Inc. 500CEOsplan to keep growing: Inc. 500 CEOs plan to hire more than 17,000 people in the next year.
Methodology
To be eligible for this year’s Inc. 500, companies had to be U.S.-based, independent and privately held through their fiscal year 2004, and have had at least $500,000 in net sales in the base year of 2001. In addition, their 2004 sales had to exceed 2003 sales. Companies are ranked on cumulative three-year sales growth from 2001 to 2004. Inc. verifies all information using tax forms and audited financial statements from certified public accountants and by conducting interviews with company officials.
Inc., the only major business magazine dedicated exclusively to owners and managers of growing private companies, delivers real solutions for today’s innovative company builders.

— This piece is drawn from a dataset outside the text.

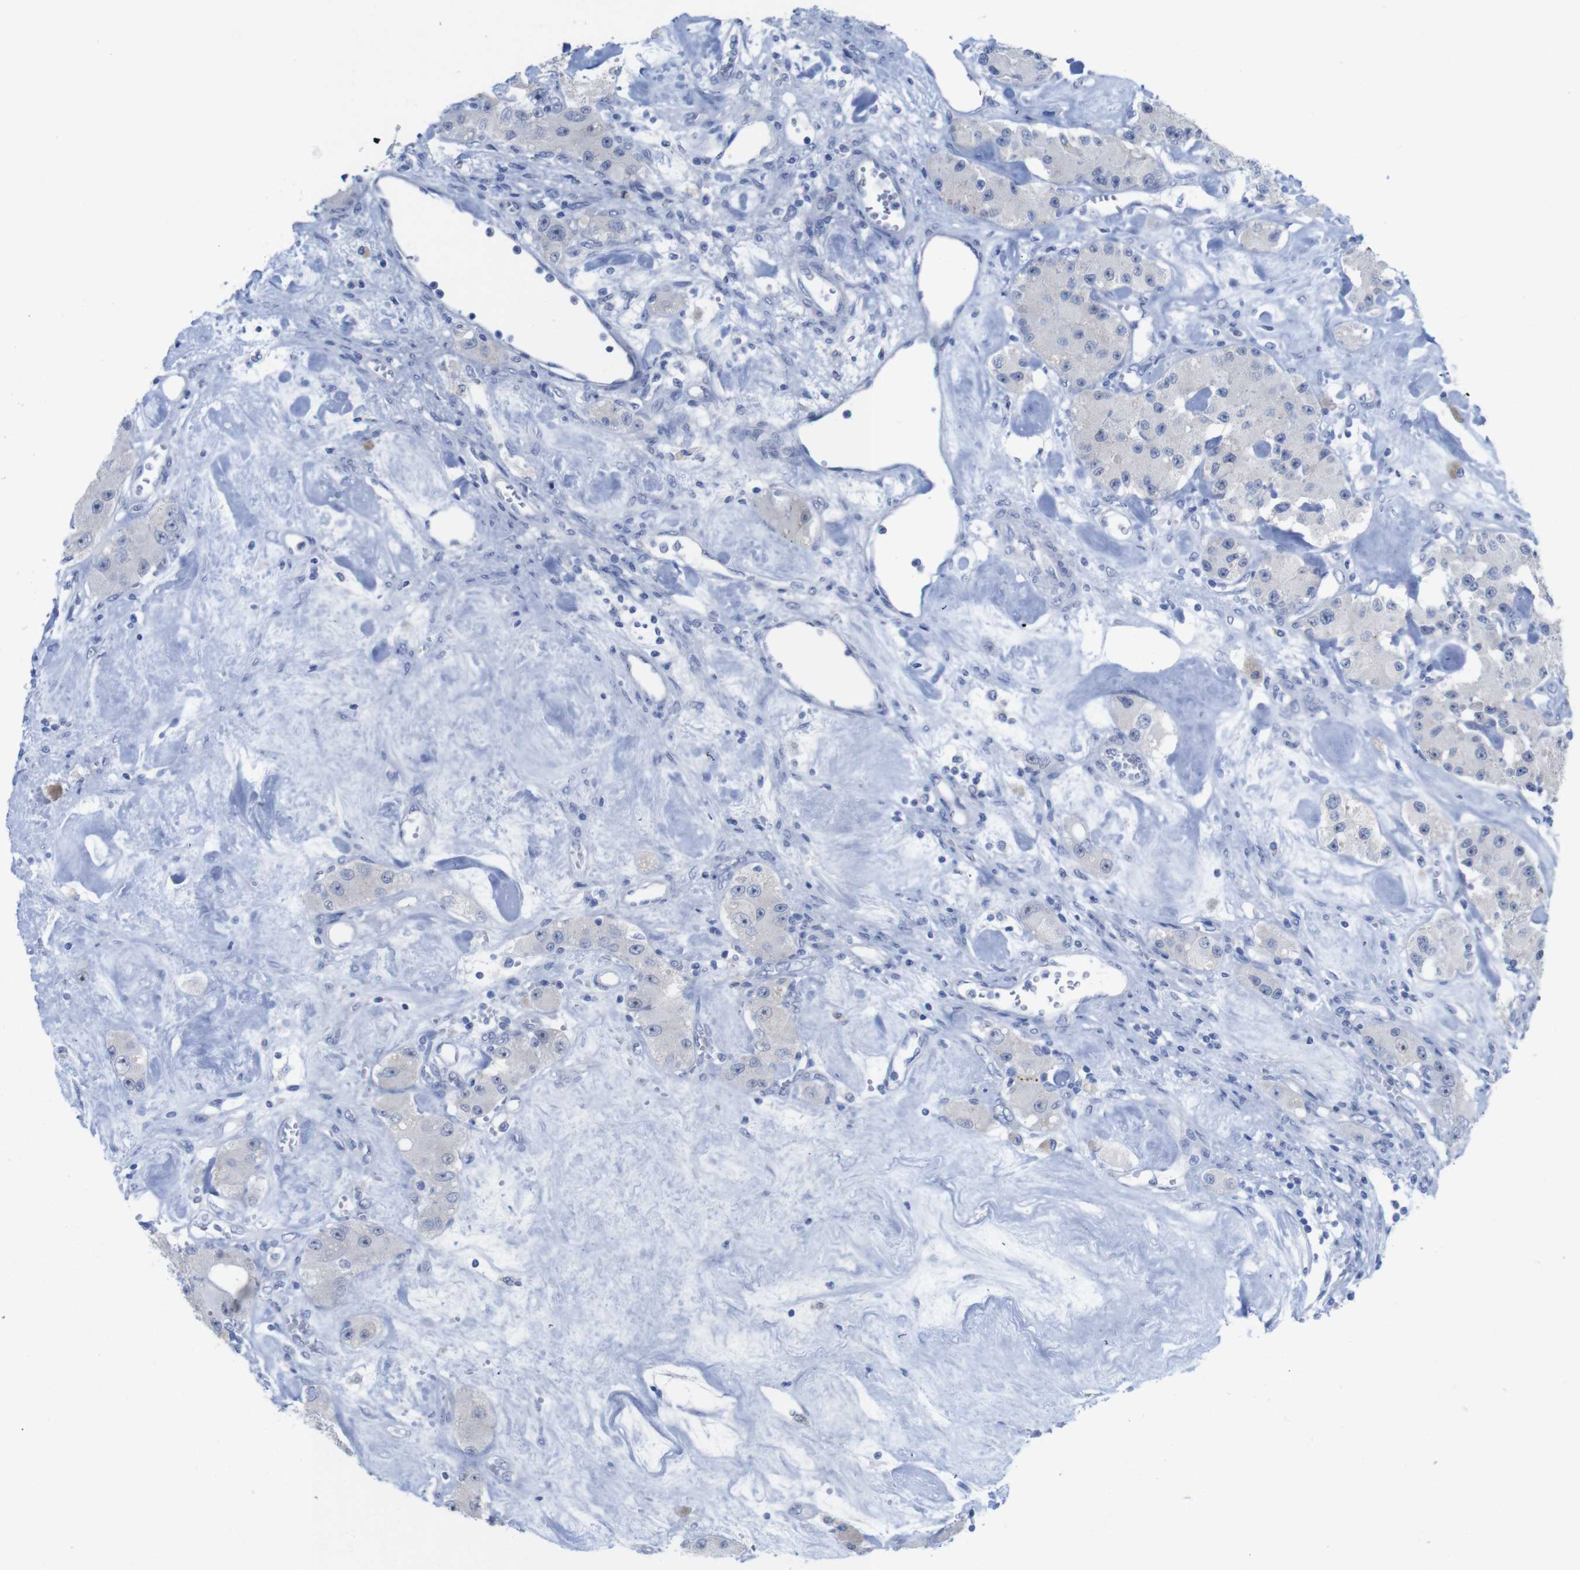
{"staining": {"intensity": "negative", "quantity": "none", "location": "none"}, "tissue": "carcinoid", "cell_type": "Tumor cells", "image_type": "cancer", "snomed": [{"axis": "morphology", "description": "Carcinoid, malignant, NOS"}, {"axis": "topography", "description": "Pancreas"}], "caption": "This is an immunohistochemistry micrograph of human carcinoid. There is no expression in tumor cells.", "gene": "PNMA1", "patient": {"sex": "male", "age": 41}}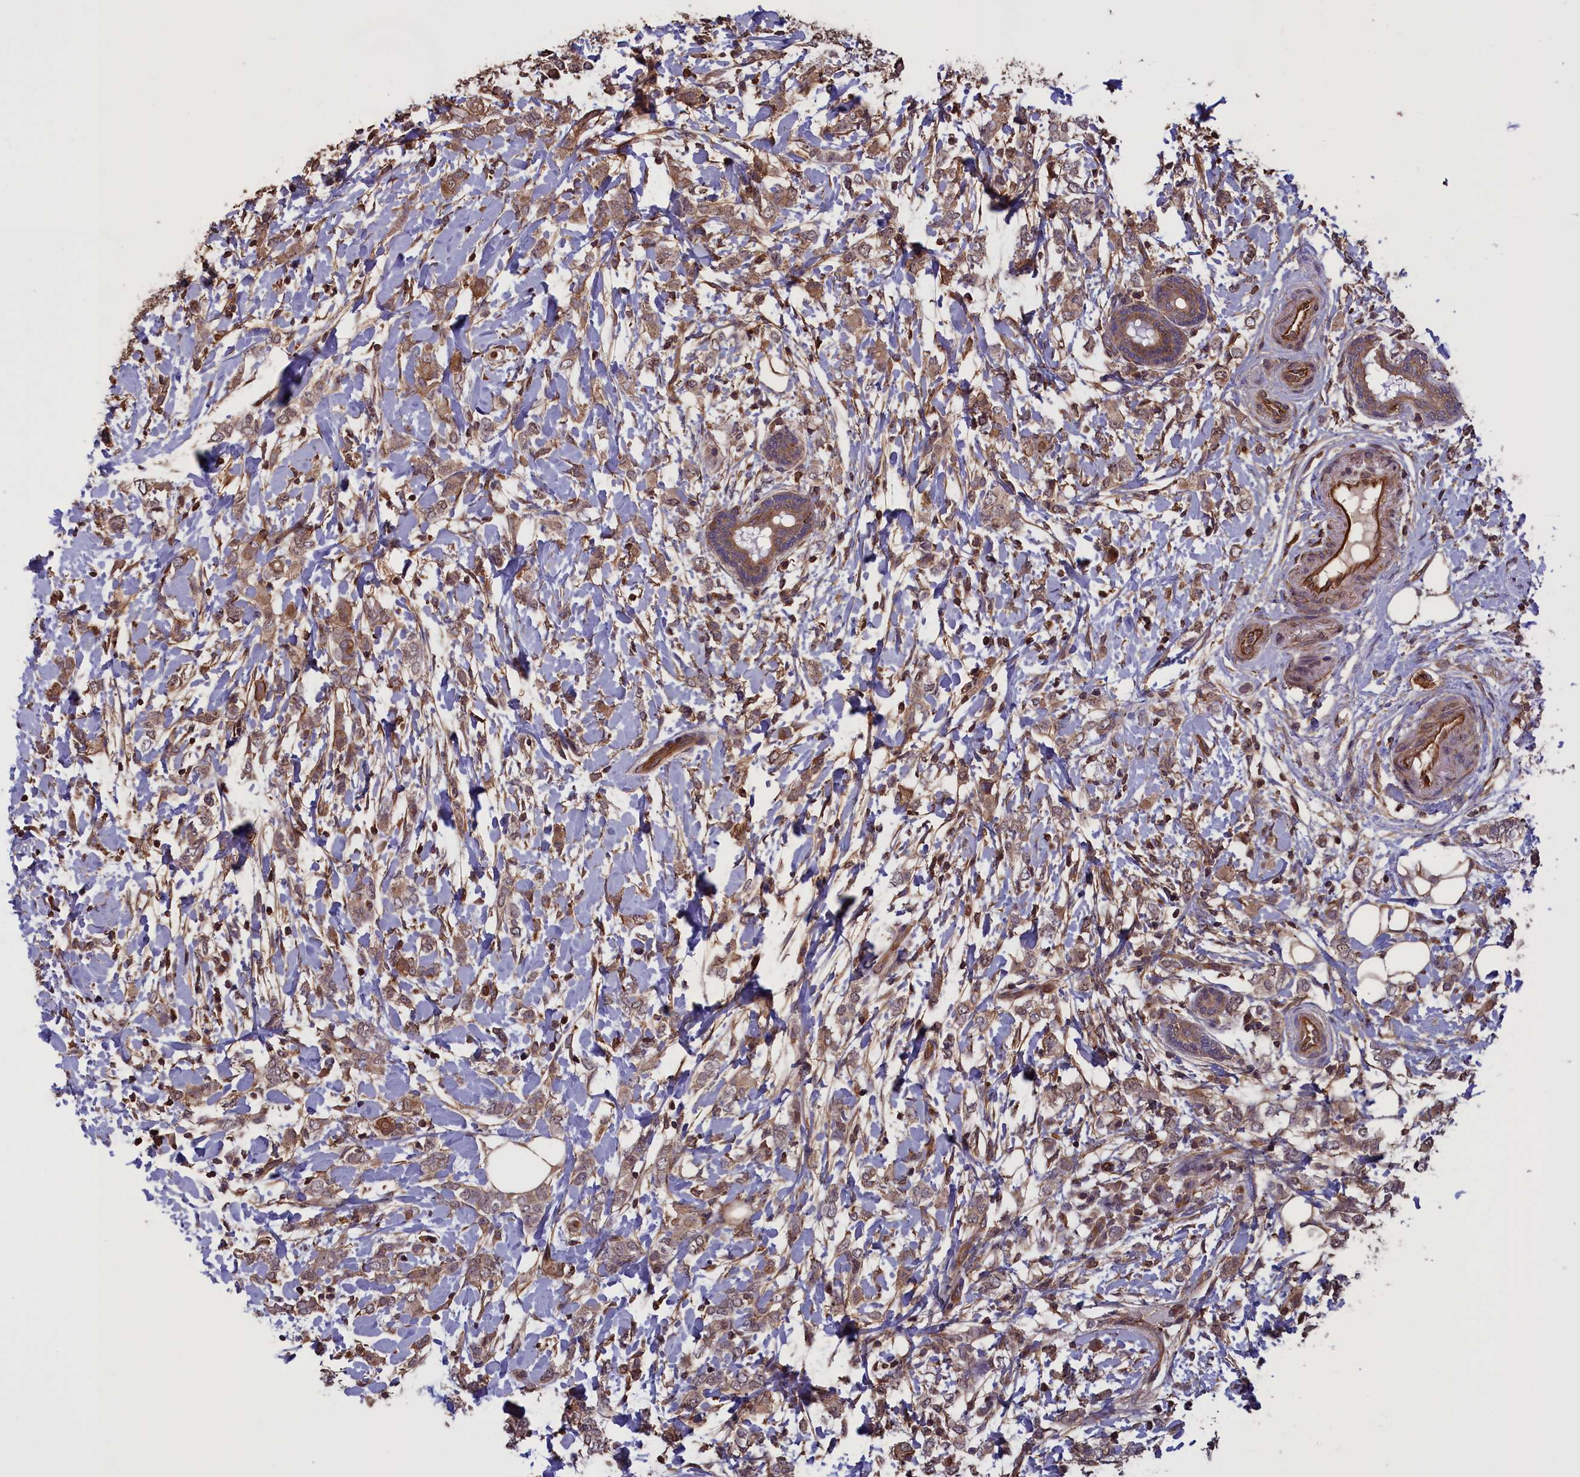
{"staining": {"intensity": "weak", "quantity": ">75%", "location": "cytoplasmic/membranous"}, "tissue": "breast cancer", "cell_type": "Tumor cells", "image_type": "cancer", "snomed": [{"axis": "morphology", "description": "Normal tissue, NOS"}, {"axis": "morphology", "description": "Lobular carcinoma"}, {"axis": "topography", "description": "Breast"}], "caption": "Breast lobular carcinoma stained with a brown dye displays weak cytoplasmic/membranous positive positivity in about >75% of tumor cells.", "gene": "DAPK3", "patient": {"sex": "female", "age": 47}}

It provides hands-on tools and market-tested strategies for managing people, finances, sales, marketing, and technology. Inc. is also the only publication that focuses on small to medium-size businesses, responsible for more than half the nation’s gross domestic product and 70% of its new jobs. And Inc. looks beyond work to address the entrepreneurial lifestyle.